» Text segment:
○ ○ ○ ○ ○
The ongoing cease-fire between the Andhra Pradesh (AP) government and the Left Wing extremist (aka
Naxalites) of the People's War Group (PWG) raises a number of questions. The PWG has remained unwavering in
its ideological commitment to 'class annihilation', to capturing power through revolutionary warfare on the
Maoist pattern, and in its rejection of Parliamentary democracy. This strategy entails building up of bases in
rural and remote areas and transforming them, first, into 'guerrilla zones', and then into 'liberated zones',
even as an area-wise seizure is consolidated, and cities are 'encircled'. Within the theoretical constructs of
its 'people's war' strategy, as well as the PWG's past practices, moreover, negotiations have been used as a
tactic and opportunity for recovery, consolidation and expansion. Under the circumstances, it is not clear
what significant gains the state government expects to secure through a new phase of negotiations.
○ ○ ○ ○ ○
» Records from a collection:
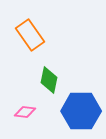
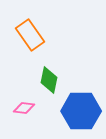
pink diamond: moved 1 px left, 4 px up
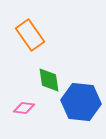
green diamond: rotated 20 degrees counterclockwise
blue hexagon: moved 9 px up; rotated 6 degrees clockwise
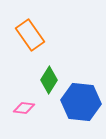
green diamond: rotated 40 degrees clockwise
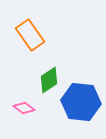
green diamond: rotated 24 degrees clockwise
pink diamond: rotated 30 degrees clockwise
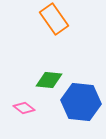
orange rectangle: moved 24 px right, 16 px up
green diamond: rotated 40 degrees clockwise
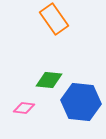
pink diamond: rotated 30 degrees counterclockwise
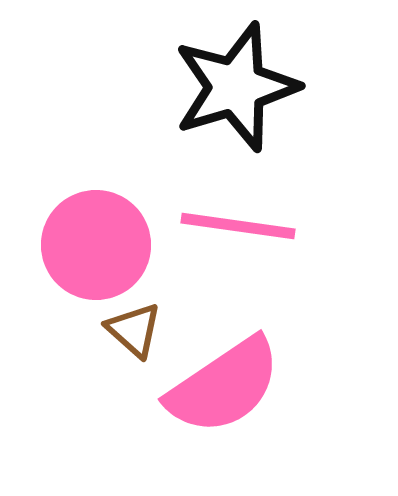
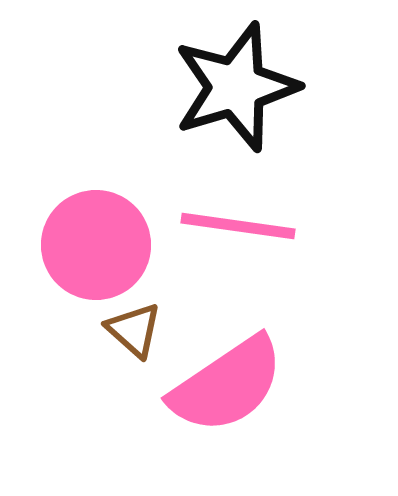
pink semicircle: moved 3 px right, 1 px up
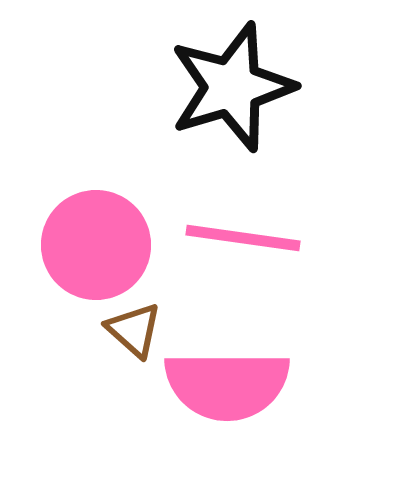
○ ○ ○ ○ ○
» To-do list:
**A.** According to the passage on the Andhra Pradesh cease-fire, what form of government does the PWG reject?
**B.** Give every line of the entries as a Markdown table with the columns No. and Line, numbering the rows from 1, omitting blank lines and leaving out the picture lines.
The passage and the entries have no connection to each other.

» Full answers:
**A.** Parliamentary democracy.

**B.**
| No. | Line |
|---|---|
| 1 | pink diamond: moved 1 px left, 4 px up |
| 2 | green diamond: rotated 20 degrees counterclockwise |
| 3 | blue hexagon: moved 9 px up; rotated 6 degrees clockwise |
| 4 | green diamond: rotated 40 degrees clockwise |
| 5 | green diamond: rotated 24 degrees clockwise |
| 6 | pink diamond: rotated 30 degrees clockwise |
| 7 | orange rectangle: moved 24 px right, 16 px up |
| 8 | green diamond: rotated 40 degrees clockwise |
| 9 | pink diamond: rotated 30 degrees counterclockwise |
| 10 | pink semicircle: moved 3 px right, 1 px up |